> **Task requirements**:
In the passage about napping, what did the writer take to bed to read instead of napping?

> **Passage to read**:
┌──
1. Why I love to "go for a ride."
2. Why I love to go "places," and 50 miles or so is "just a stretch of the legs."
3. Why I can fall asleep in a car...and awake refreshed.
4. Why I was steering a car before the age of 5...ahem. But that's a story for another day...:~\


Take that information, and add to the facts that:


1. At home, I would always take a book to bed with me and READ instead of napping, as I got older.
2. Momma, who hated idleness as much as Chaucer*, equated both napping and reading to being idle...and lazy...and would invariably come in my room and say "well, if you are just going to lay there and read, you ought to get up AND DO SOMETHING." Trust me, there was ALWAYS a lengthy To Do List around our house.


...and it's not much of a stretch to understand why I don't nap.

[Don't you find it amusing that, as she aged, Momma became a great napper and a reader? I struggled to keep her in books from the library and the bookstore! And, she said one of the reasons she loved to watch baseball so much was that she could watch the first couple of innings, take a nap through the next 4-5 innings...and still have plenty of game to watch when she woke up.]

Anyway.
└──
> **Raw data**:
┌──
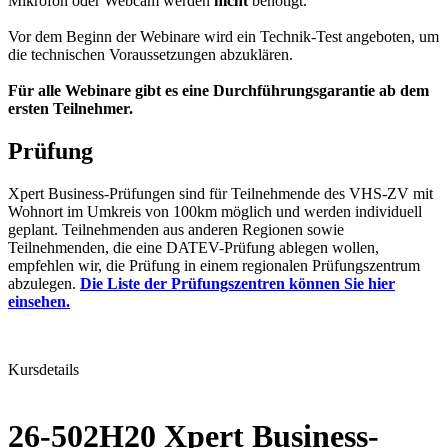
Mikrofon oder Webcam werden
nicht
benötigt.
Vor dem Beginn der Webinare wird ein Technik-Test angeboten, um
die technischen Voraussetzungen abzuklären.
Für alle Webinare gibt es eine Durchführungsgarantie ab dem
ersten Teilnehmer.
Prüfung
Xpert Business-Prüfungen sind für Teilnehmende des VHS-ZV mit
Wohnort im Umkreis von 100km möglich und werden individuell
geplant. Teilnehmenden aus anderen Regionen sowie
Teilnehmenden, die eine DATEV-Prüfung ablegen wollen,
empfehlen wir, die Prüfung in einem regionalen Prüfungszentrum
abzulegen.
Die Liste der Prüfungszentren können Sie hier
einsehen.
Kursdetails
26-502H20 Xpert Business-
└──
┌──
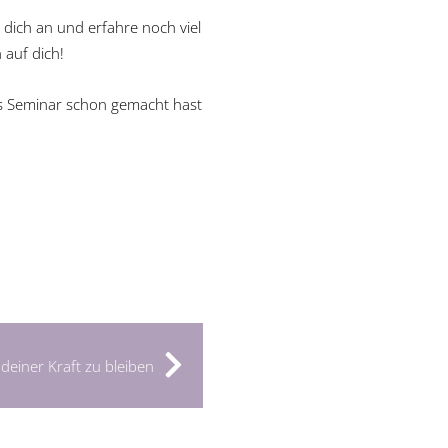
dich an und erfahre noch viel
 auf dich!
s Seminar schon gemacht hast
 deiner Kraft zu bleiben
└──
┌──
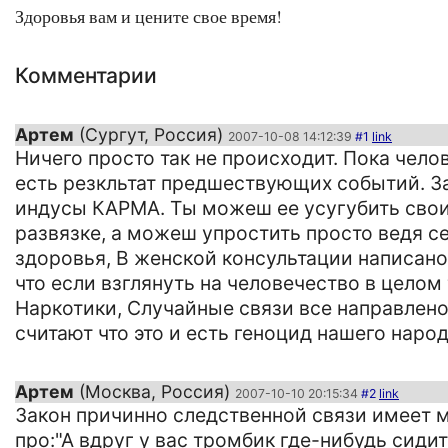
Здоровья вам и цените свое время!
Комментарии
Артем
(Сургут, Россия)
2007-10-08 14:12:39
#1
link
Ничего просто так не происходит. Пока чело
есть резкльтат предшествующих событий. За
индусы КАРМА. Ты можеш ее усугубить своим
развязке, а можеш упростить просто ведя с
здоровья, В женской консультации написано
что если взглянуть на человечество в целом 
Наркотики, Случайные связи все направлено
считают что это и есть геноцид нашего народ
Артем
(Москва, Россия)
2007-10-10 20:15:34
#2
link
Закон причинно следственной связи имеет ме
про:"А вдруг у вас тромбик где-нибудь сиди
└──
> **Written reply**:
A book